"""Tests for validate_comm_alignment.py (C9 comm data alignment)."""
import csv
import math
from pathlib import Path
import pytest
from tools.perf_data_collection.comm_bench.validate_comm_alignment import (
_A3_TOPOLOGIES,
_CSV_TO_OP,
AlignmentReport,
AlignmentRow,
analytic_predict_us,
validate_csv,
validate_directory,
_parse_row,
load_comm_csv,
)
from tests.helpers.cli_runner import run_module_main
class TestAnalyticPredictUs:
"""Verify analytic formulas match CommAnalyticModel logic."""

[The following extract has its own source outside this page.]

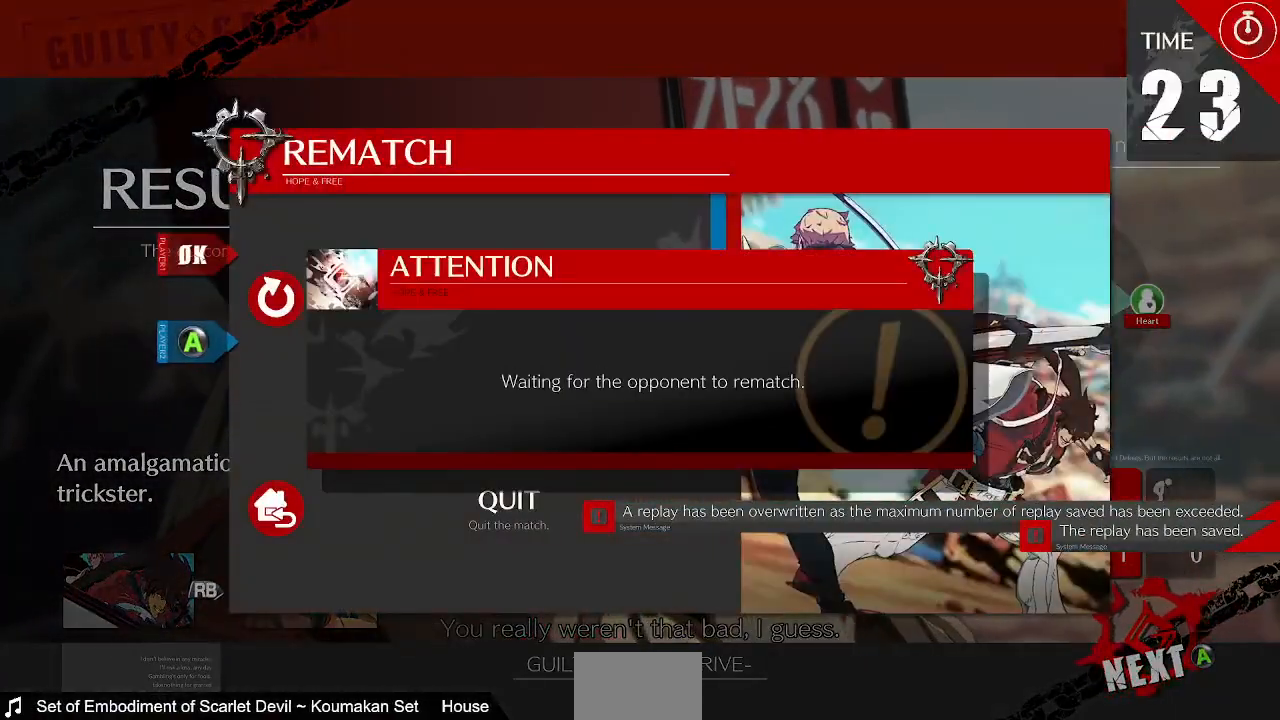
{"buttons": [], "events": [[160, "CROSS", "down"], [240, "CROSS", "up"]]}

def _topo(self, tier: int):
return _A3_TOPOLOGIES[tier]
def test_all_reduce_ring_dominates_large_message(self):
"""Large message → ring algorithm selected (bandwidth-bound)."""
result = analytic_predict_us("all_reduce", 128 * 1024 * 1024, 16, 1)
assert result > 0
topo = self._topo(1)
bw = topo.bandwidth_bytes_ps * topo.comm_efficiency
lat = topo.latency_s
n, m = 16, 128 * 1024 * 1024
time_ring = (2 * (n - 1) * lat + 2 * (n - 1) * m / n / bw) * 1e6
time_tree = (2 * math.log2(n) * lat + 2 * m / bw) * 1e6
assert abs(result - min(time_ring, time_tree)) < 0.01
def test_all_reduce_tree_dominates_small_message(self):
"""Small message → tree algorithm selected (latency-bound)."""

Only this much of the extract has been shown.